Saved entries:
** Begin **
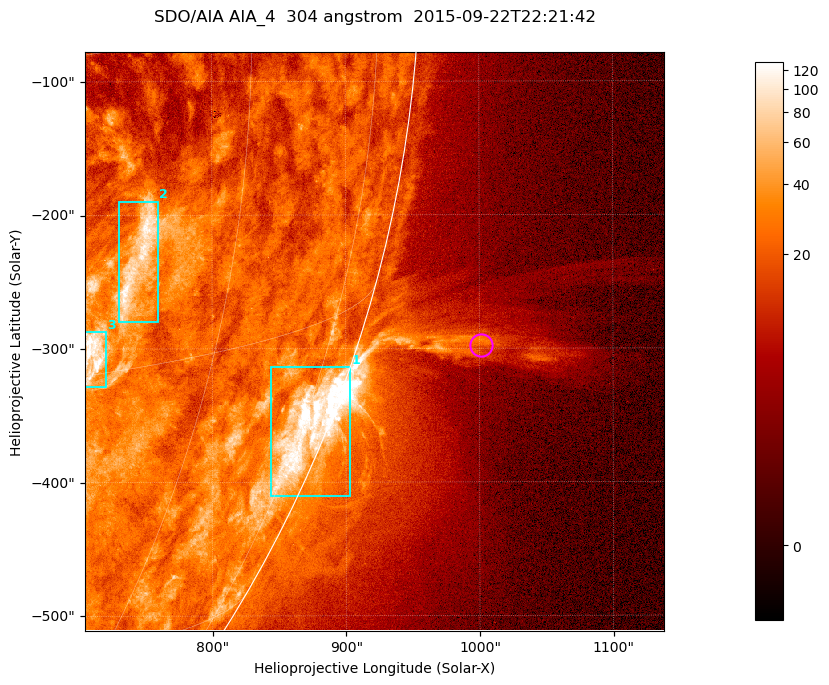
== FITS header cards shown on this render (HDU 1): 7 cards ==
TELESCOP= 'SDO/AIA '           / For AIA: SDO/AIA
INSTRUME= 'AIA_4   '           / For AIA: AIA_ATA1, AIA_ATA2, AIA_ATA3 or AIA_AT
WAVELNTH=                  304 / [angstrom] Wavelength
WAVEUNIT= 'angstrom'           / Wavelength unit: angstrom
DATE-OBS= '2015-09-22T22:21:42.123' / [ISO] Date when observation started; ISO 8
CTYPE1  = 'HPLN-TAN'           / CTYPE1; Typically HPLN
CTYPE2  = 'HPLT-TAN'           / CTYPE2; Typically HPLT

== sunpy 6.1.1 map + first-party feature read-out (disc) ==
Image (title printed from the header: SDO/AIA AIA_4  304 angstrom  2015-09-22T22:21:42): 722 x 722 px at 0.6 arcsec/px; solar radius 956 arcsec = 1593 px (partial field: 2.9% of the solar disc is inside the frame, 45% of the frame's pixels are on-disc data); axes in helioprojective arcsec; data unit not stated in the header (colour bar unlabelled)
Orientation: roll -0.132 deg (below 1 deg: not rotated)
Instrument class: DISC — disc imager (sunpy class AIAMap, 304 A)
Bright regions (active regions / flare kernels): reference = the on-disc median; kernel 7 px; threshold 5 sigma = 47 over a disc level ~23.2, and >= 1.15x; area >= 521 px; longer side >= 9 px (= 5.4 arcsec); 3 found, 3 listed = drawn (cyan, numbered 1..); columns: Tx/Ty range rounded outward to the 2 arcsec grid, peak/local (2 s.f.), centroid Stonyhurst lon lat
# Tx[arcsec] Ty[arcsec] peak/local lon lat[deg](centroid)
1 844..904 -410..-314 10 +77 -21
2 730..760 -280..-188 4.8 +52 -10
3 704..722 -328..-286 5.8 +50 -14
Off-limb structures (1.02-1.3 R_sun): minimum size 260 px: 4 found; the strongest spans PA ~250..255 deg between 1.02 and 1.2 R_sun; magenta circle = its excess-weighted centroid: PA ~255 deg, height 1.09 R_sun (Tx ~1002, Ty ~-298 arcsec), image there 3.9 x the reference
** End **
Task requirements:
Rewrite all the records with "magenta circle" swapped for "purple circle" and everything else left the same. Leave the pictures out.

Response to the exercise:
== FITS header cards shown on this render (HDU 1): 7 cards ==
TELESCOP= 'SDO/AIA '           / For AIA: SDO/AIA
INSTRUME= 'AIA_4   '           / For AIA: AIA_ATA1, AIA_ATA2, AIA_ATA3 or AIA_AT
WAVELNTH=                  304 / [angstrom] Wavelength
WAVEUNIT= 'angstrom'           / Wavelength unit: angstrom
DATE-OBS= '2015-09-22T22:21:42.123' / [ISO] Date when observation started; ISO 8
CTYPE1  = 'HPLN-TAN'           / CTYPE1; Typically HPLN
CTYPE2  = 'HPLT-TAN'           / CTYPE2; Typically HPLT

== sunpy 6.1.1 map + first-party feature read-out (disc) ==
Image (title printed from the header: SDO/AIA AIA_4  304 angstrom  2015-09-22T22:21:42): 722 x 722 px at 0.6 arcsec/px; solar radius 956 arcsec = 1593 px (partial field: 2.9% of the solar disc is inside the frame, 45% of the frame's pixels are on-disc data); axes in helioprojective arcsec; data unit not stated in the header (colour bar unlabelled)
Orientation: roll -0.132 deg (below 1 deg: not rotated)
Instrument class: DISC — disc imager (sunpy class AIAMap, 304 A)
Bright regions (active regions / flare kernels): reference = the on-disc median; kernel 7 px; threshold 5 sigma = 47 over a disc level ~23.2, and >= 1.15x; area >= 521 px; longer side >= 9 px (= 5.4 arcsec); 3 found, 3 listed = drawn (cyan, numbered 1..); columns: Tx/Ty range rounded outward to the 2 arcsec grid, peak/local (2 s.f.), centroid Stonyhurst lon lat
# Tx[arcsec] Ty[arcsec] peak/local lon lat[deg](centroid)
1 844..904 -410..-314 10 +77 -21
2 730..760 -280..-188 4.8 +52 -10
3 704..722 -328..-286 5.8 +50 -14
Off-limb structures (1.02-1.3 R_sun): minimum size 260 px: 4 found; the strongest spans PA ~250..255 deg between 1.02 and 1.2 R_sun; purple circle = its excess-weighted centroid: PA ~255 deg, height 1.09 R_sun (Tx ~1002, Ty ~-298 arcsec), image there 3.9 x the reference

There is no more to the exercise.